◆ TEXT PROVIDED
Sunday, September 23, 2007

Saturday, September 23, 2007

Just when I thought things were going well with Mom....everything goes south on us. She was in a very agitated and aggressive mood today when Pamela and I went out to take her shopping for my birthday. She slammed her purse into Pamela in the car on purpose. She thought I was taking her wallet and a check into the bank to cash a reimbursement check from their auto insurance company. All I was doing was getting out to see if the bank was open...which it wasn't. She was mad about that and then wasn't much better when we took her to her credit union..which was open. We let her go in by herself because neither one of us wanted to be around her. She came out spewing some hateful stuff about 'foreigners'. I guess there were non-white people in the credit union. She often falls into this kind of behavior when she is being irrational...I don't know if it is her personality disorder or she is eating too much sugar or what.

We told her we were not prepared to take her to the mall..but ended up taking her to Rite Aid and Bartell's to get get a few things and pick up her medicine. She apologized to Pamela but not to me when we got her home. This morning she tore into me for my duties around the collection plate at church. I told her in no uncertain terms that it was none of her business...at which point she hung up on me. I am going to let her stew for a few days....there is nothing more I can do to make this situation better. She plays the old lady and uses her soft voice and then turns into a raving aggressive bitch ...all in the same day. I need a rest from this stuff.

I talked with my Dad's sister Josephine last night. She is really supportive of me especially as it pertains to my Mom's abusive behavior. She told me that my Dad called her last fall and told her that my Mom had been hitting him. I used to wonder about the bruises on his arms...I even asked him about them, but he always said he had bumped his arm. I am so sad and upset that he didn't tell me what was going on. I would have gotten him out of there in a heartbeat and taken him to live with us.

Last December right before Christmas Mom was hospitalized in a geriatric mental health unit because Dad couldn't handle her. She was so angry...but Dad actually missed her while she was gone. I don't understand it...but he still loved her despite all the crap she put him through. I wish he had taken me into his confidence....I wish I could have protected him.

◆ SET OF TASKS
a. Print the blog entry's text from "I talked with" to "live with us.".
b. Which places did the writer and Pamela go with Mom during the birthday shopping outing described in the blog entry? List all of them.
c. Answer these questions from the blog entry:
(i) What did Mom slam into Pamela in the car?
(ii) Which relative told the writer that Dad had said Mom was hitting him?
(iii) Where was Mom hospitalized last December?

(Collected data)
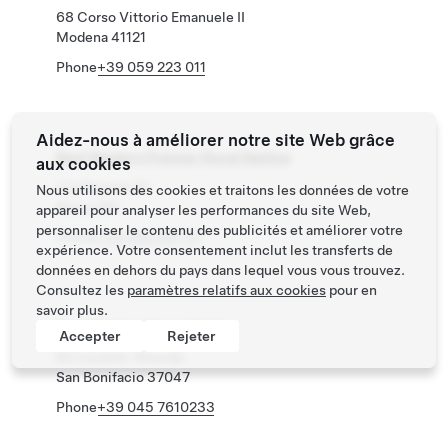
68 Corso Vittorio Emanuele II
Modena 41121
Phone
+39 059 223 011
Aidez-nous à améliorer notre site Web grâce
Best Western Premier Royal Santina
aux cookies
Via Marsala 22
Nous utilisons des cookies et traitons les données de votre
Roma 185
appareil pour analyser les performances du site Web,
personnaliser le contenu des publicités et améliorer votre
Phone
+39 064 487 51
expérience. Votre consentement inclut les transferts de
données en dehors du pays dans lequel vous vous trouvez.
Consultez les
paramètres relatifs aux cookies
pour en
savoir plus.
Best Western Soave Hotel
Accepter
Rejeter
82 Localitö Ritonda
San Bonifacio 37047
Phone
+39 045 7610233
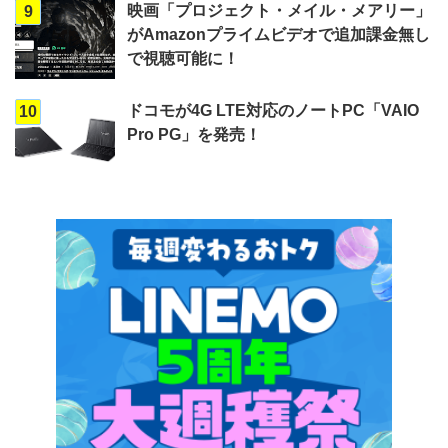
映画「プロジェクト・メイル・メアリー」
9
がAmazonプライムビデオで追加課金無し
で視聴可能に！
ドコモが4G LTE対応のノートPC「VAIO
10
Pro PG」を発売！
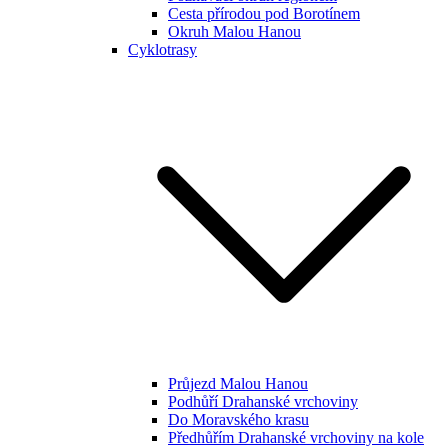
Cesta přírodou pod Borotínem
Okruh Malou Hanou
Cyklotrasy
Průjezd Malou Hanou
Podhůří Drahanské vrchoviny
Do Moravského krasu
Předhůřím Drahanské vrchoviny na kole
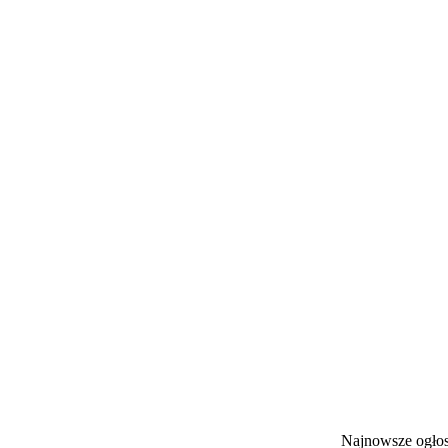
Najnowsze ogł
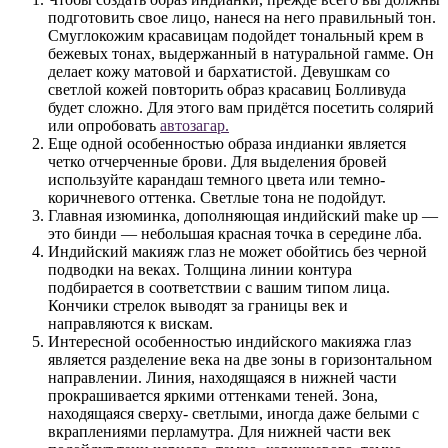
подготовить свое лицо, нанеся на него правильный тон.
Смуглокожим красавицам подойдет тональный крем в
бежевых тонах, выдержанный в натуральной гамме. Он
делает кожу матовой и бархатистой. Девушкам со
светлой кожей повторить образ красавиц Болливуда
будет сложно. Для этого вам придётся посетить солярий
или опробовать
автозагар.
Еще одной особенностью образа индианки является
четко отчерченные брови. Для выделения бровей
используйте карандаш темного цвета или темно-
коричневого оттенка. Светлые тона не подойдут.
Главная изюминка, дополняющая индийский make up —
это бинди — небольшая красная точка в середине лба.
Индийский макияж глаз не может обойтись без черной
подводки на веках. Толщина линии контура
подбирается в соответствии с вашим типом лица.
Кончики стрелок выводят за границы век и
направляются к вискам.
Интересной особенностью индийского макияжа глаз
является разделение века на две зоны в горизонтальном
направлении. Линия, находящаяся в нижней части
прокрашивается яркими оттенками теней. Зона,
находящаяся сверху- светлыми, иногда даже белыми с
вкраплениями перламутра. Для нижней части век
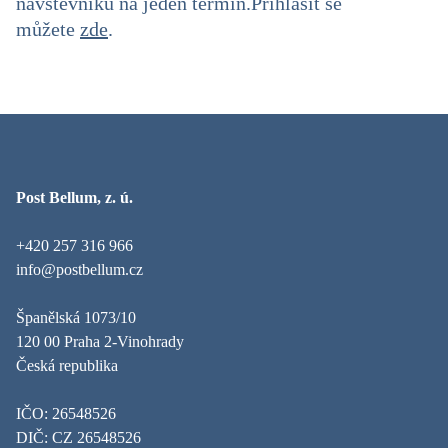
návštěvníků na jeden termín.
Přihlásit se
můžete
zde
.
Post Bellum, z. ú.
+420 257 316 966
info@postbellum.cz
Španělská 1073/10
120 00 Praha 2-Vinohrady
Česká republika
IČO: 26548526
DIČ: CZ 26548526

◆ SET OF ANSWERS
a.
I talked with my Dad's sister Josephine last night. She is really supportive of me especially as it pertains to my Mom's abusive behavior. She told me that my Dad called her last fall and told her that my Mom had been hitting him. I used to wonder about the bruises on his arms...I even asked him about them, but he always said he had bumped his arm. I am so sad and upset that he didn't tell me what was going on. I would have gotten him out of there in a heartbeat and taken him to live with us.

b.
- The bank
- The credit union
- Rite Aid
- Bartell's

c.
(i) Her purse.
(ii) Josephine, Dad's sister.
(iii) In a geriatric mental health unit.